# ath9k (AR5008) issues with kernel 3.*

## veezi

Anyone having issues with their ath9k wireless connection with recent 3.* kernel versions?

The link repeatedly 'stalls' for a second or two every 20 to 30 seconds. It's noticeable when for instance I ssh to the box over wireless. When I type characters stop displaying during those 'drops'.

I'm running gentoo-sources 3.1.10. And I've seen the same with the previous 3.x kernels. If I switch back to 2.6.37 all works fine.

Any hint appreciated.

----------

## bilbotux

Hey Veezi,

I think I'm experiencing similar issues (https://forums.gentoo.org/viewtopic-t-908314.html), but for for 3.1.1 is good, 3.2 is not.

----------

## overkll

You are using ath9k for an ar5008?  Shouldn't you be using ath5k instead?

----------

## veezi

 *overkll wrote:*   

> You are using ath9k for an ar5008?  Shouldn't you be using ath5k instead?

 

I don't believe so.

http://linuxwireless.org/en/users/Drivers/ath9k

----------

## overkll

My bad.  Haven't kept up with the latest news.  I just assumed ath5k was is ar5xxx and ath9k is for ar9xxx.

----------

## veezi

 *bilbotux wrote:*   

> Hey Veezi,
> 
> I think I'm experiencing similar issues (https://forums.gentoo.org/viewtopic-t-908314.html), but for for 3.1.1 is good, 3.2 is not.

 

I guess they broke something for the ar5008 chip as well, with recent kernels.

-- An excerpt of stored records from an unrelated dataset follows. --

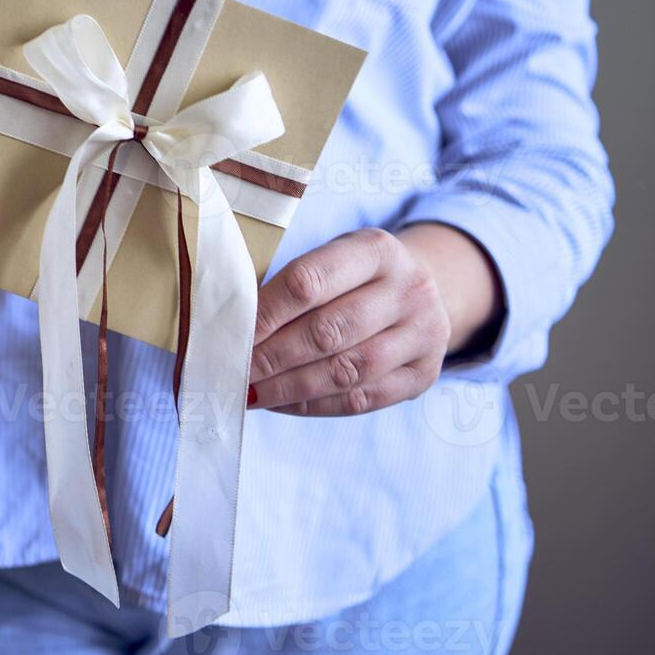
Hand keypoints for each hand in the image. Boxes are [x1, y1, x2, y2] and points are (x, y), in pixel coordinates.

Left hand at [248, 227, 471, 416]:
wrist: (420, 292)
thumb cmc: (354, 276)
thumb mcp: (332, 258)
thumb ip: (290, 286)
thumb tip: (231, 326)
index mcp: (375, 249)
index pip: (308, 282)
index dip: (265, 314)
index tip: (230, 335)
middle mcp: (408, 288)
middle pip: (328, 331)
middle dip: (272, 357)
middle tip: (232, 371)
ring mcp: (424, 333)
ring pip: (347, 371)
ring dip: (289, 387)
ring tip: (250, 393)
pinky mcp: (424, 374)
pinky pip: (362, 399)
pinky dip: (314, 405)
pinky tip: (281, 403)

Don't know what to do to be honest. I tried ndiswrapper. It worked fine at first, made me think "that's the way to go, and forget about native driver". But after a few minutes the connection drops completely and I have to reset the network to get it back on.

Don't want to be "stuck" in 2.6.37! Or be forced to buy a new card just to cope with new kernel versions. Sounds like Windows to me.

----------

## overkll

It's only been 4 years since ath9k came out.  You think it'd all be sorted out by now.  :Wink: 

----------

## Gusar

Try this patch: http://thread.gmane.org/gmane.linux.kernel.wireless.general/84750/focus=84793

 *veezi wrote:*   

> Don't want to be "stuck" in 2.6.37! Or be forced to buy a new card just to cope with new kernel versions. Sounds like Windows to me.

 

*facepalm*

You encounter a regression in a driver, a driver that is open source, that you can hack on, that you can bisect to figure out which change exactly broke things... and you're talking about buying new hardware and "like Windows"?? I repeat: *facepalm*

Oh, and there's more discussion about ath9k at the linux-wireless mailing list, with even more patches. Starts here: http://thread.gmane.org/gmane.linux.kernel.wireless.general/84725

Then there's another possibility, might work as a temporary workaround: disable hardware encryption. It's a module parameter, nohwcrypt=1

----------